Well Intentioned Retelling of the Prodigal Son
Release Date: October 07, 2005
Audience: Teenagers and adults
Runtime: 105 minutes
Distributor: Screen Gems/Sony Pictures Entertainment
Director: Rob Hardy
Executive Producer: Holly Davis Carter and Fred Hammond
Producer: William Packer
Writer: Rob Hardy
Address Comments To:Michael Lynton, Chairman/CEO
Amy Pascal, Chairman - Motion Picture Group
Sony Pictures Entertainment
(Columbia Pictures/TriStar/Screen Gems)
10202 West Washington Blvd.
Culver City, CA 90232-3195
Phone: (310) 244-4000
Fax: (310) 244-2626
Web Page: www.spe.sony.com/
David Taylor is the son of a charismatic pastor with a large following. He and his friend Frank grow up in the church using their vocal talents to praise God. When David’s mother dies suddenly, however, and his father is out of town preaching at a conference, David bitterly leaves the church and disconnects from his father. Instead of pursuing gospel music, David becomes a soul singer.
At the start of a successful national tour, David receives news that his father is ill, so he leaves Los Angeles and returns home to Atlanta. After his immersion in the world of secular entertainment, many people in the congregation are suspicious of David. His oldest childhood friend, Frank, doesn’t want him there at all. David’s father is Frank’s mentor, and Frank feels that he has been faithful to Bishop Taylor while his own son David has ignored him.
Bishop Taylor, then, is the prodigal son’s father, ignoring that his son has strayed so that he can welcome him back home. Frank is the jealous brother, upset that the prodigal son should be celebrated after his disobedience. The gracious treatment from his father makes David reevaluate his family, his church and his career. Will it be enough, however, to steer the church away from Frank’s ego-driven takeover?
THE GOSPEL is filled with dramatic preaching and praise songs.

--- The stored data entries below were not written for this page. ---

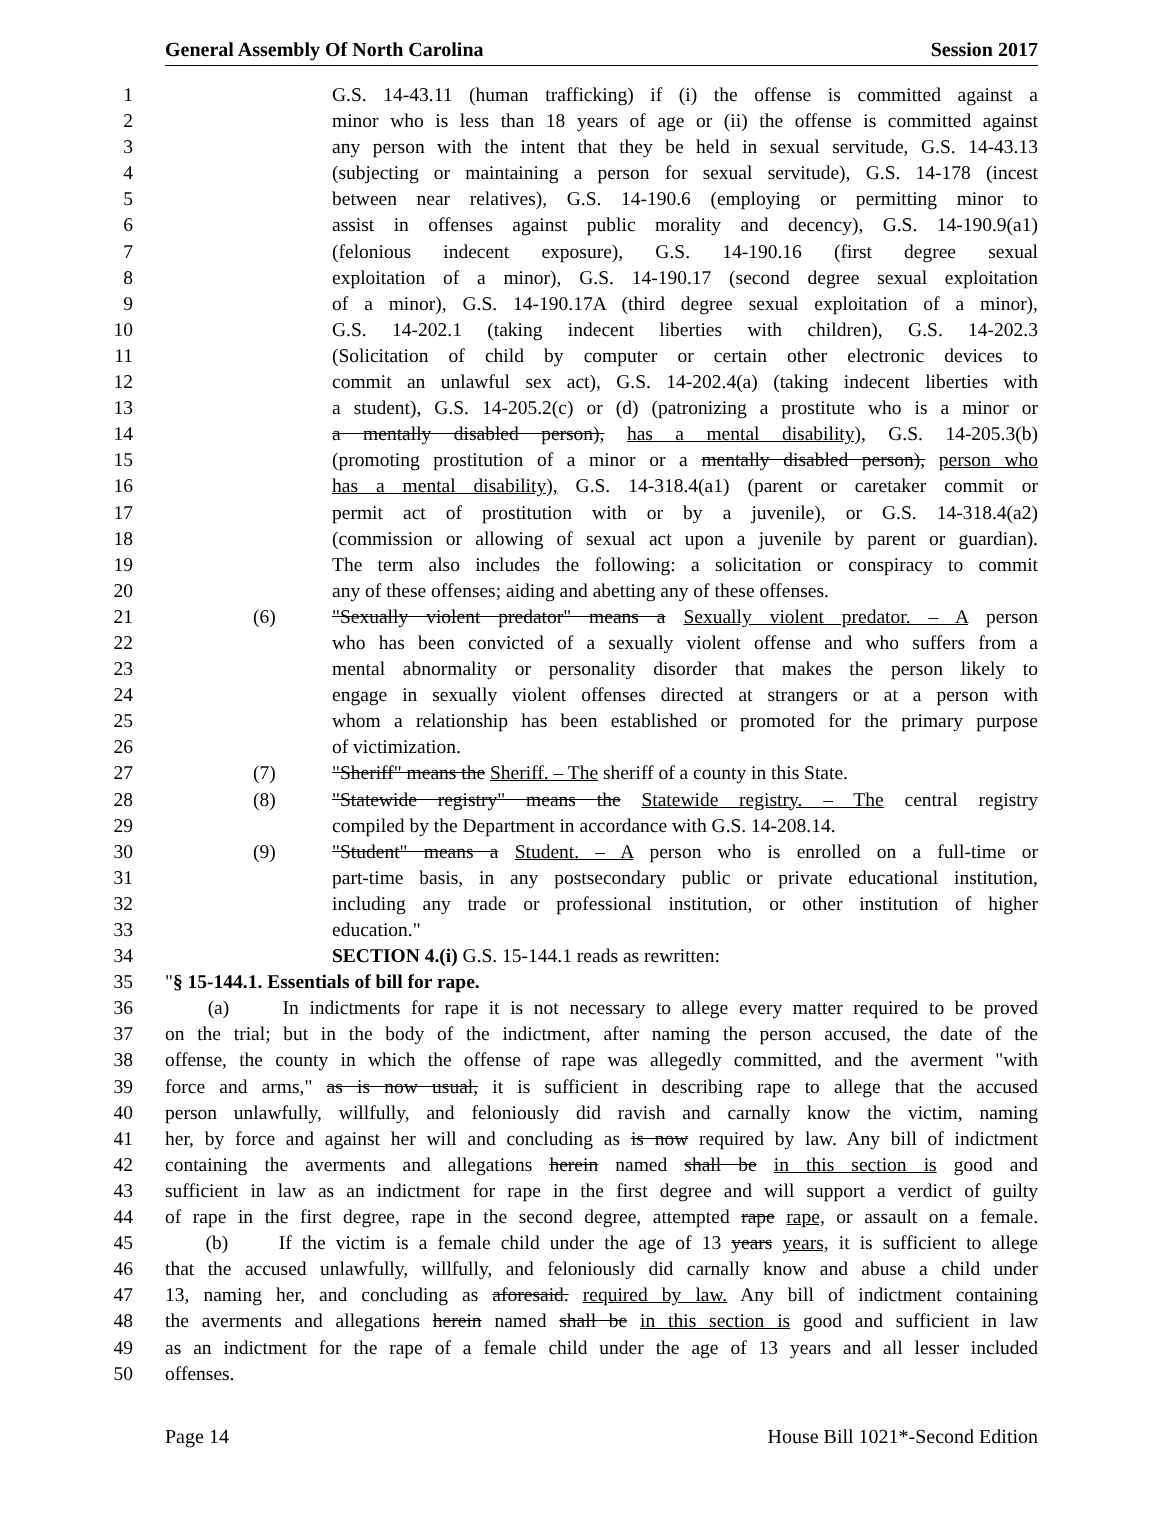General Assembly Of North Carolina Session 2017
1 G.S. 14-43.11 (human trafficking) if (i) the offense is committed against a
2 minor who is less than 18 years of age or (ii) the offense is committed against
3 any person with the intent that they be held in sexual servitude, G.S. 14-43.13
4 (subjecting or maintaining a person for sexual servitude), G.S. 14-178 (incest
5 between near relatives), G.S. 14-190.6 (employing or permitting minor to
6 assist in offenses against public morality and decency), G.S. 14-190.9(a1)
7 (felonious indecent exposure), G.S. 14-190.16 (first degree sexual
8 exploitation of a minor), G.S. 14-190.17 (second degree sexual exploitation
9 of a minor), G.S. 14-190.17A (third degree sexual exploitation of a minor),
10 G.S. 14-202.1 (taking indecent liberties with children), G.S. 14-202.3
11 (Solicitation of child by computer or certain other electronic devices to
12 commit an unlawful sex act), G.S. 14-202.4(a) (taking indecent liberties with
13 a student), G.S. 14-205.2(c) or (d) (patronizing a prostitute who is a minor or
14 a mentally disabled person), has a mental disability), G.S. 14-205.3(b)
15 (promoting prostitution of a minor or a mentally disabled person), person who
16 has a mental disability), G.S. 14-318.4(a1) (parent or caretaker commit or
17 permit act of prostitution with or by a juvenile), or G.S. 14-318.4(a2)
18 (commission or allowing of sexual act upon a juvenile by parent or guardian).
19 The term also includes the following: a solicitation or conspiracy to commit
20 any of these offenses; aiding and abetting any of these offenses.
21 (6) "Sexually violent predator" means a Sexually violent predator. – A person
22 who has been convicted of a sexually violent offense and who suffers from a
23 mental abnormality or personality disorder that makes the person likely to
24 engage in sexually violent offenses directed at strangers or at a person with
25 whom a relationship has been established or promoted for the primary purpose
26 of victimization.
27 (7) "Sheriff" means the Sheriff. – The sheriff of a county in this State.
28 (8) "Statewide registry" means the Statewide registry. – The central registry
29 compiled by the Department in accordance with G.S. 14-208.14.
30 (9) "Student" means a Student. – A person who is enrolled on a full-time or
31 part-time basis, in any postsecondary public or private educational institution,
32 including any trade or professional institution, or other institution of higher
33 education."
34 SECTION 4.(i) G.S. 15-144.1 reads as rewritten:
35 "§ 15-144.1. Essentials of bill for rape.
36 (a) In indictments for rape it is not necessary to allege every matter required to be proved
37 on the trial; but in the body of the indictment, after naming the person accused, the date of the
38 offense, the county in which the offense of rape was allegedly committed, and the averment "with
39 force and arms," as is now usual, it is sufficient in describing rape to allege that the accused
40 person unlawfully, willfully, and feloniously did ravish and carnally know the victim, naming
41 her, by force and against her will and concluding as is now required by law. Any bill of indictment
42 containing the averments and allegations herein named shall be in this section is good and
43 sufficient in law as an indictment for rape in the first degree and will support a verdict of guilty
44 of rape in the first degree, rape in the second degree, attempted rape rape, or assault on a female.
45 (b) If the victim is a female child under the age of 13 years years, it is sufficient to allege
46 that the accused unlawfully, willfully, and feloniously did carnally know and abuse a child under
47 13, naming her, and concluding as aforesaid. required by law. Any bill of indictment containing
48 the averments and allegations herein named shall be in this section is good and sufficient in law
49 as an indictment for the rape of a female child under the age of 13 years and all lesser included
50 offenses.
Page 14 House Bill 1021*-Second Edition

There are many references to Scripture, and wayward characters are forcefully given messages like, “You need Jesus – you need Jesus.” There is also a strong message against turning the church into a cult of celebrity, which has become common practice on some television and radio stations. Although most of the talk is positive and the major characters experience Christian redemption, there is relatively little talk of Jesus or salvation. Most of the church scenes refer simply to God.
Because of its cheap budget and a clumsy script lacking humor, THE GOSPEL could never be the breakout hit that DIARY OF A MAD BLACK WOMAN was last spring, and it doesn’t have the overt redemptive message of WOMAN, THOU ART LOOSED. That makes it a strange choice for Sony to release in theaters. The movie actually makes more sense as a direct-to-video title.
Working in its favor is that there are few objectionable elements in the movie. The curse words, of which there are only three, are extremely mild. In the beginning, the main character seems like a womanizer, but he quickly changes his behavior and finds a woman with whom he wants to have a committed relationship. He even tells his friend that they’re saving sex for marriage.
THE GOSPEL has some successful moments and good intentions, but overall it’s an amateur production that lacks wide appeal.
THE GOSPEL is filled with dramatic preaching and praise songs. There are references to Scripture, and wayward characters are told they need Jesus. There is also a strong message against legalism in the church. There are few objectionable elements, including a few very mild curse words. The drawback is that THE GOSPEL, despite some successful moments and good intentions, is an amateur production with a flawed script and cheap budget. THE GOSPEL also doesn’t have the overt redemptive message of WOMAN, THOU ART LOOSED.